The Saga Continues

Nov 15, 2006 11:01

More updates:

Chapter 18 of Grim Mistress has been added. You can read it at:
http://archive.sycophanthex.com/viewstory.php?id=17160&p=v.

Chapter 2 of Time to Trust has also been added. You can read it at:
http://archive.sycophanthex.com/viewstory.php?id=17201&p=v.

The next chapters for both of those stories (the LAST for Grim Mistress) are in queue. So, those should be posted in a week or so.

Otherwise, in life the saga really does continue. It seems that I'm at some sort of transitional point. Some things are the same: a play is going on, issues with friends continue, work is work. But either there are new facets to these issues or my feelings about them have altered.

I'm not in the play. I'm still working in the theater every night, but I'm not in the play. It's strange. And strangely liberating. And more and less satisfying simultaneously.

I'm writing plays again. This next Drawn & Quartered, I'm going to try an ongoing play theme. Actually, I'm going to try two. I have decided to explore two very personal facets of my life and integrate them into my writing as a series. I'm going to write two series (is that the plural?) leading up to DQI: childhood plays and dream plays. Each will be titled as part of a sequence: Childhood Play # 1, Dream Play #87. Then, if any of those plays wind up in the show, they will still have their original title. So, I could wind up doing Childhood Play # 26 and Dream Play # 2. And maybe it will lead to questions from curious audience members as to what happened to the rest.
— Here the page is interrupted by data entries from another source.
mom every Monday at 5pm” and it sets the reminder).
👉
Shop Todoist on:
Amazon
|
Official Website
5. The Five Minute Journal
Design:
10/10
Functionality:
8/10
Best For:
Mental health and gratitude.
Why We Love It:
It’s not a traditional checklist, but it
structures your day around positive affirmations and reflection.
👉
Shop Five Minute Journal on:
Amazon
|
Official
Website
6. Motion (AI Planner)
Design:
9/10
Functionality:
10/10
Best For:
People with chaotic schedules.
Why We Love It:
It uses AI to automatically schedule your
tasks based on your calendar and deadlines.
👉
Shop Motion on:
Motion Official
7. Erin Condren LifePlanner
Maybe eventually I'll work something like this into fanfiction... Drabbles probably.

I'll still write other plays, too, but I'm definitely going to challenge myself with this framework... just to see where it takes me.

Situations with friends are strange right now... And transitions are happening, some that I welcome, some that I don't, and some that I accept.

I'm reinstating bonds with an old friend and his new wife. To that end, I've been attending religious-oriented events with them: church, Damascus Road, Bible study (which I haven't attended yet, but will be freqenting starting soon). I am not religious. I've always been spiritual in some way, but never religious.

But then I had this dream... I won't go into it here. (It is, however, Dream Play #2.) But it made me wonder if maybe I'm at a transitional point spiritually. I don't know. I guess I figure I'll continue exploring and learning and trying to be open to new possibilities.

I'm not going to Boston.

Not yet.

I don't have the money. At all. Money is scary, scary, scary right now. Hello, Student Loans.
I don't want to leave ITP. Yes, I know I could still be in ITP from Boston. But it wouldn't be the same. I wouldn't be working on as many shows, and I certainly wouldn't be helping shape where the company is going. Because it, too, is in a transitional period.
I don't want to start over again. I'm not brave enough. Yet.

And all the WRITING I've been doing lately has made me question rather or not I really want to do PUBLISHING at this point. Maybe I should explore the former before moving into the latter.

But I will go. One way or another. Someday. Some day that isn't now.

Someday... the most contradictory word in the language.